The trillion-dollar heist
In the meantime, our greatest cyber-security challenge may be something far more prosaic than the digitally induced mayhem envisioned by Clarke or faced down by Bruce Willis in Live Free or Die Hard: theft.
In July, international authorities arrested a 23-year-old Slovenian, known as Iserdo, who allegedly masterminded the "Mariposa botnet," infecting as many as 12 million computers worldwide — including PCs at half of the Fortune 1000 companies and at least 40 major banks.

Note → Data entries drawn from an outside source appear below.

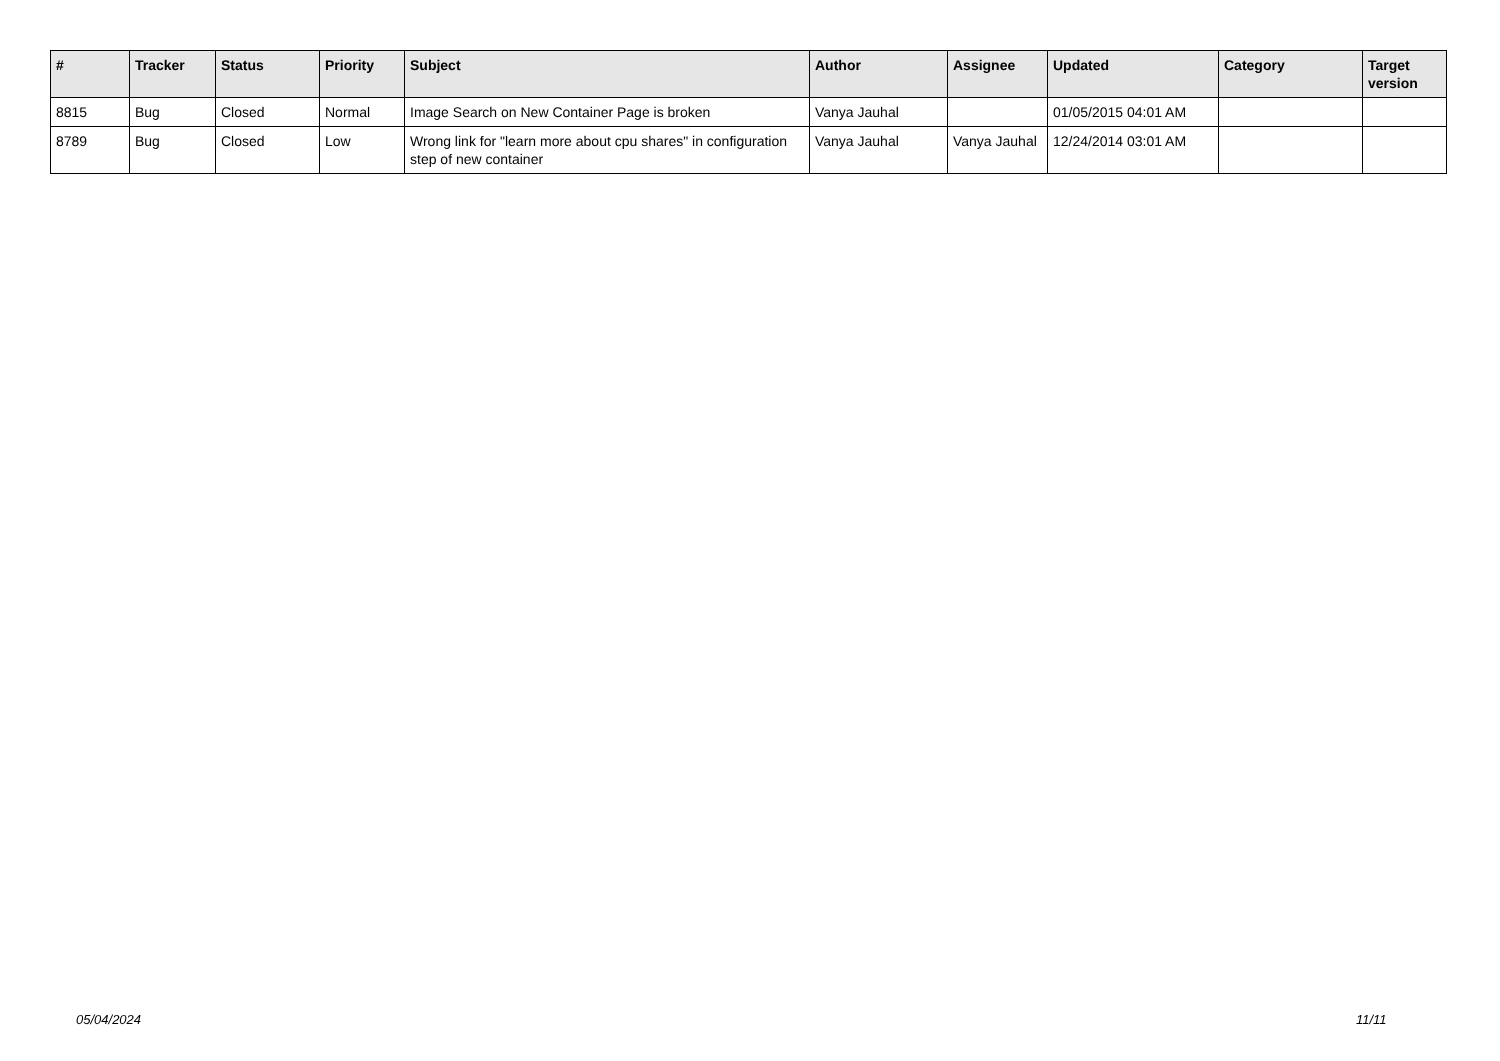| # | Tracker | Status | Priority | Subject | Author | Assignee | Updated | Category | Target version |
| --- | --- | --- | --- | --- | --- | --- | --- | --- | --- |
| 8815 | Bug | Closed | Normal | Image Search on New Container Page is broken | Vanya Jauhal | | 01/05/2015 04:01 AM | | |
| 8789 | Bug | Closed | Low | Wrong link for "learn more about cpu shares" in configuration step of new container | Vanya Jauhal | Vanya Jauhal | 12/24/2014 03:01 AM | | |
05/04/2024 11/11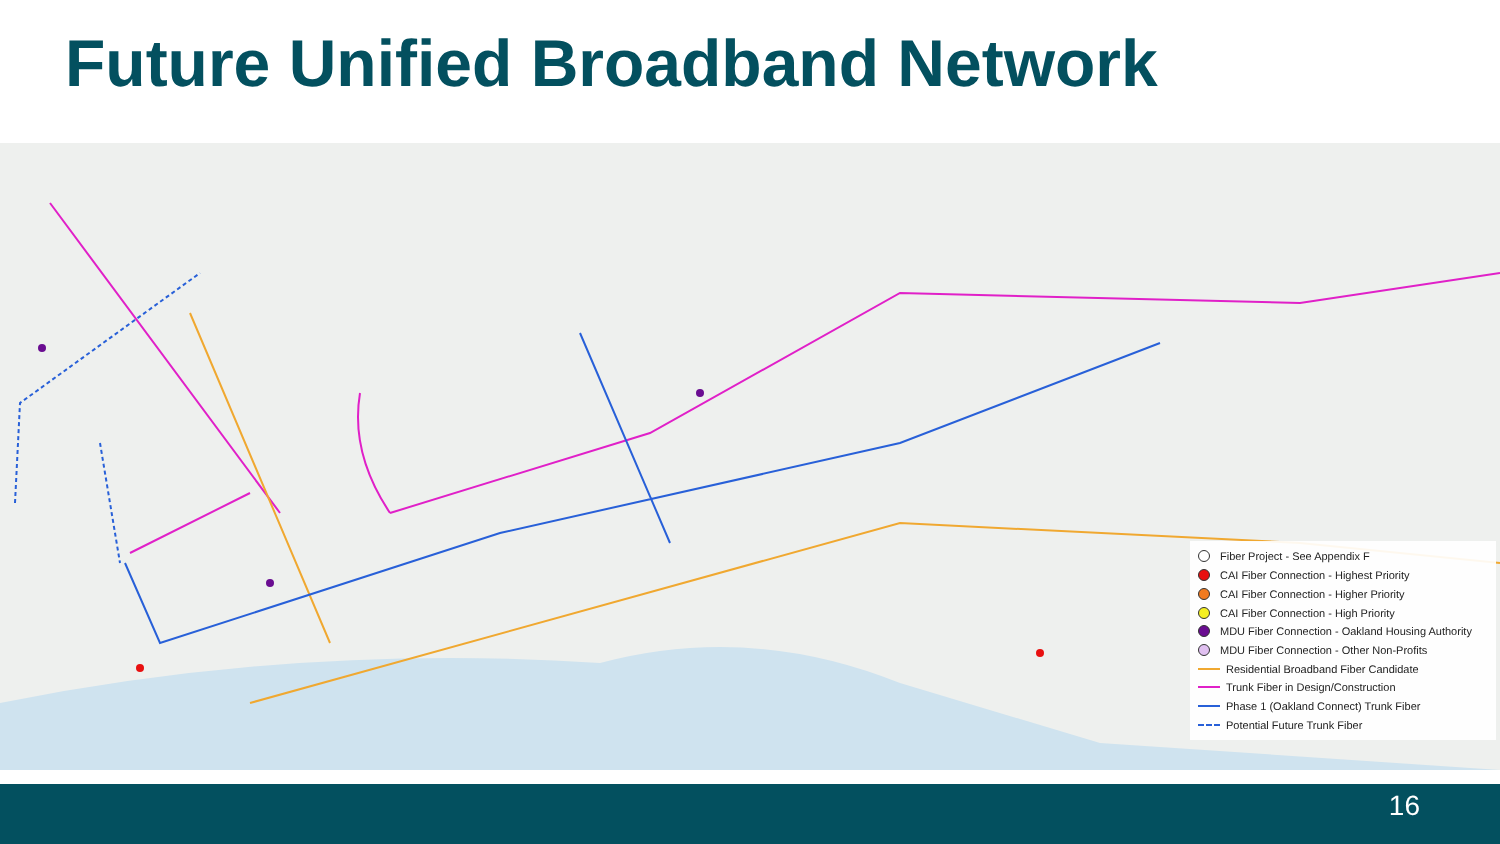Future Unified Broadband Network
Fiber Project - See Appendix F
CAI Fiber Connection - Highest Priority
CAI Fiber Connection - Higher Priority
CAI Fiber Connection - High Priority
MDU Fiber Connection - Oakland Housing Authority
MDU Fiber Connection - Other Non-Profits
Residential Broadband Fiber Candidate
Trunk Fiber in Design/Construction
Phase 1 (Oakland Connect) Trunk Fiber
Potential Future Trunk Fiber
16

The botnet, which stole credit-card information and online banking credentials, is but the latest symbol of what has become a highly sophisticated cyber-crime sector.
Syndicates are renting out botnets to online thieves, hackers are selling Social Security numbers for a few bucks a pop, and cyber-sleuths are conducting high-level corporate espionage on a daily basis.
The best estimates have cyber criminals stealing some $1 trillion in intellectual property from businesses worldwide in 2008. And the true number is probably far higher.
Clarke himself writes of an unprecedented theft of American know-how in pharmacology, nanotechnology, and weapons design — all snatched up by the People's Liberation Army and delivered straight to China, Inc.
And it is this simple description of wholesale theft — rather than his dark vision of colliding trains and toxic gases on the loose — that may be the most compelling part of Clarke's book.
This is the cyber war of the moment — not blunt murder, but something equally worrisome: death by a thousand cuts.